» **Directions for this task**
Copy every line that holds the string "para" from the data below.

» **Dataset entries**

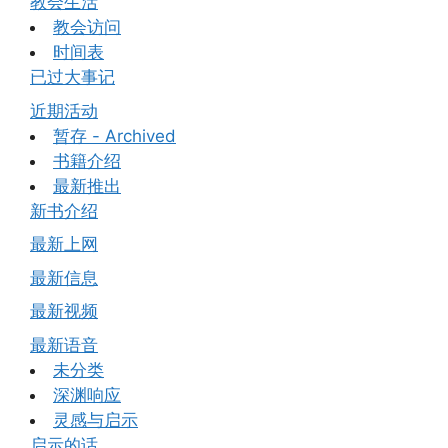
教会生活
教会访问
时间表
已过大事记
近期活动
暂存 - Archived
书籍介绍
最新推出
新书介绍
最新上网
最新信息
最新视频
最新语音
未分类
深渊响应
灵感与启示
启示的话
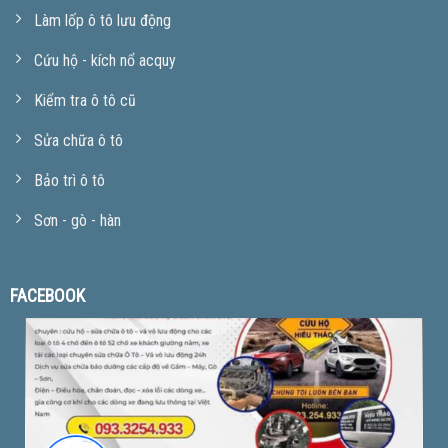
Làm lốp ô tô lưu động
Cứu hộ - kích nổ acquy
Kiểm tra ô tô cũ
Sửa chữa ô tô
Bảo trì ô tô
Sơn - gò - hàn
FACEBOOK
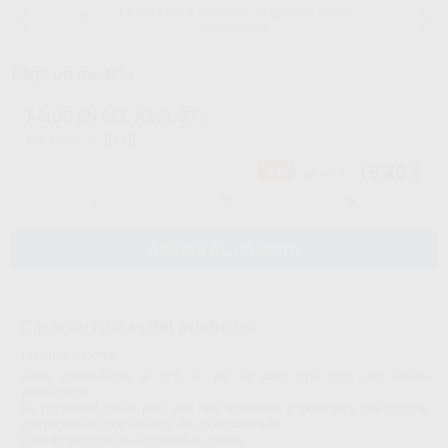
15 días para cambiar de opinión salvo
anestesias
Elige un modelo
ÁCIDO EN GEL AZUL 37%
0110
Ref. Proclinic
18,40 €
-53%
38,74 €
-
+
AÑADIR AL CARRITO
Características del producto
Proclinic informa:
Ácido ortofosfórico al 37% en gel de color azul para una buena
visualización.
De viscosidad media para una fácil aplicación y tixotrópico que permite
que no se desplace del lugar donde es colocado.
Fácil de enjuagar, no deja residuo alguno.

» **Output of the exercise**
15 días para cambiar de opinión salvo
Ácido ortofosfórico al 37% en gel de color azul para una buena
De viscosidad media para una fácil aplicación y tixotrópico que permite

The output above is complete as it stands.